La farmacista dedicata alla struttura è Alice Tancetti, specializzanda al secondo anno della Scuola di Specializzazione in Farmacia ospedaliera. Il progetto si avvale però di un gruppo di lavoro più ampio, composto da quattro specializzande che collaborano attivamente per garantire un supporto costante a pazienti e operatori.
Un elemento centrale del progetto è stata la condivisione delle competenze: l’esperienza è stata presentata in diversi congressi delle principali società scientifiche, rivolti a medici, infermieri e farmacisti ospedalieri.
Recentemente, il progetto è stato inoltre oggetto del corso aziendale «Il farmacista clinico a supporto di operatori e pazienti nella gestione della terapia», rivolto al personale del Dipartimento materno infantile e promosso dal Centro unico per la formazione in sanità. L’iniziativa è stata realizzata da un gruppo di lavoro multidisciplinare, con il contributo di medici come Maria Speranza Massei, infermieri (Antonella Monaldi, Valentina Massetti e Veronica Cosma) e farmacisti ospedalieri (Alessandro D’Arpino e Alice Tancetti, Chiaraluna Cruzzolin, Martina Tegon e Alessandra Mammone).

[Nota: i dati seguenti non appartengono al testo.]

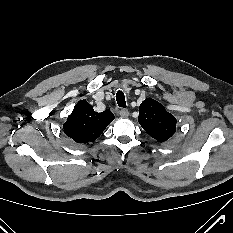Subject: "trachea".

Il grande entusiasmo con cui il progetto è stato accolto dai professionisti presenti conferma quanto sia forte il bisogno di un approccio multidisciplinare nella gestione del paziente.
Grazie al sostegno del Comitato, questa esperienza rappresenta oggi un esempio concreto di come sia possibile migliorare la qualità dell’assistenza, costruendo percorsi di cura più sicuri, condivisi e sempre più vicini ai bisogni dei piccoli pazienti e delle loro famiglie.